REPUBLIKA.CO.ID, JAKARTA -- Epidemiolog dari Universitas Indonesia Pandu Riono mengusulkan agar pemerintah menghapus istilah zona dalam penanganan Covid-19. Istilah zona merah, kuning, hijau tersebut dipandangnya malah menyesatkan masyarakat.
Pandu menjelaskan istilah zona merah tidak efektif karena hanya menggambarkan siapa orang yang positif Covid-19 di lokasi itu. Padahal bisa saja pasien di lokasi itu tertular di tempat lain.
Asumsi aman pada zona hijau akhirnya bisa keliru karena bisa saja ada yang tertular di zona itu tapi tak terdeteksi. Penyebabnya bisa karena penderita Covid-19 masuk kategori tanpa gejala atau pengetesan yang masih minim.

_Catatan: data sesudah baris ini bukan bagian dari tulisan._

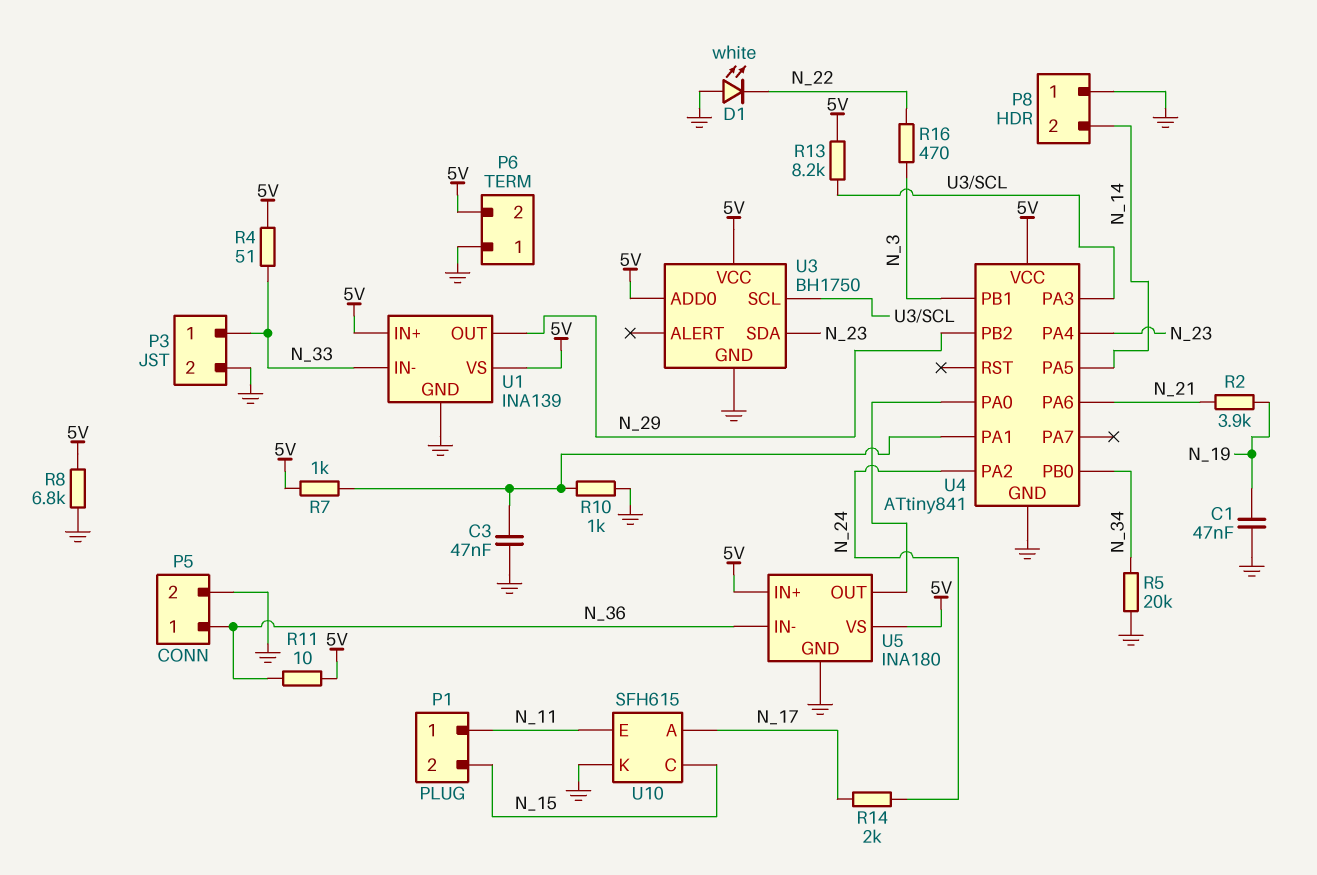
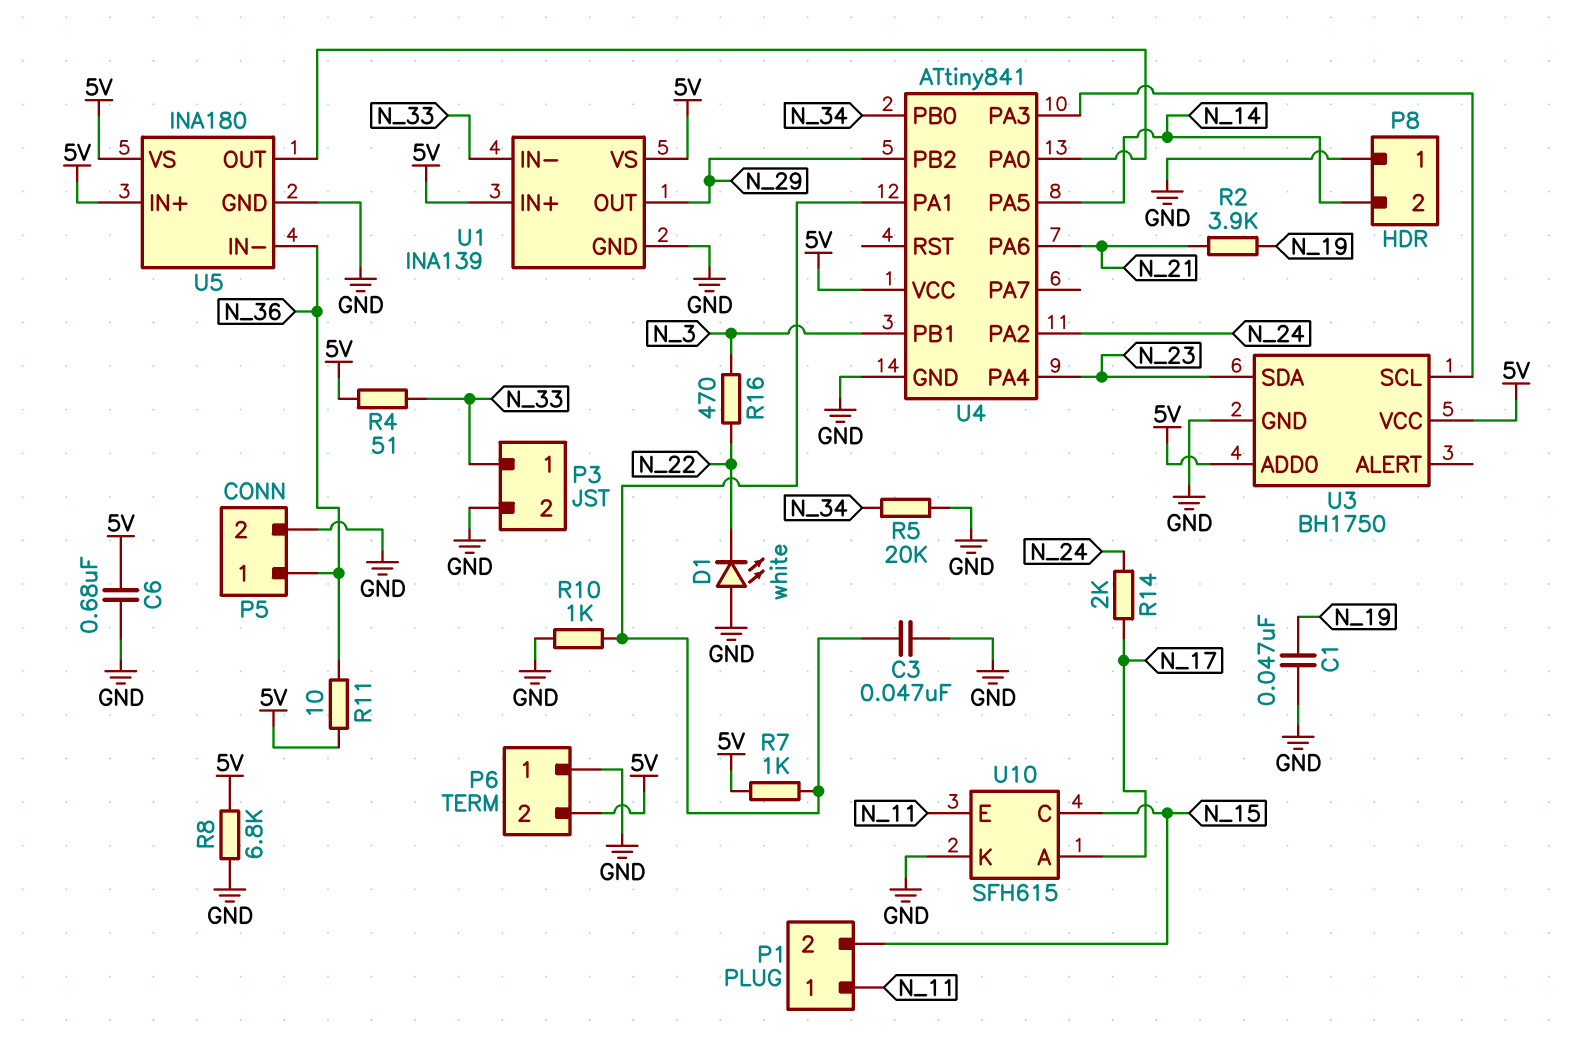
C6: none -> 680nF (5V, GND)
R13: 8.2k (5V, U3/SCL) -> none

"Saya tidak setuju istilah zona. Kalau ada yang hijau bisa diketahui dari kapasitas testingnya. Kalau tidak ada yang testing tidak tahu positif apa tidaknya," kata Pandu pada Republika, Ahad (13/9).
Atas dasar itu, Pandu menilai istilah zonasi Covid-19 sudah tak lagi tepat digunakan. Istilah zonasi baru bisa digunakan ketika tes massal telah dilakukan secara menyeluruh pada suatu lokasi sehingga terpantau siapa yang terjangkit dan mana yang tidak.
Pandu menyayangkan jika istilah zonasi digunakan berlarut-larut karena hal itu menjadi dasar penetapan suatu kebijakan penanganan Covid-19.
"Penamaan zona yang digagas gugus tugas harus ditinggalkan karena menyesatkan. Karena tidak refleksikan keadaan sesungguhnya. Padahal data ini sering dipakai untuk lakukan sesuatu (kebijakan)," ujar Pandu.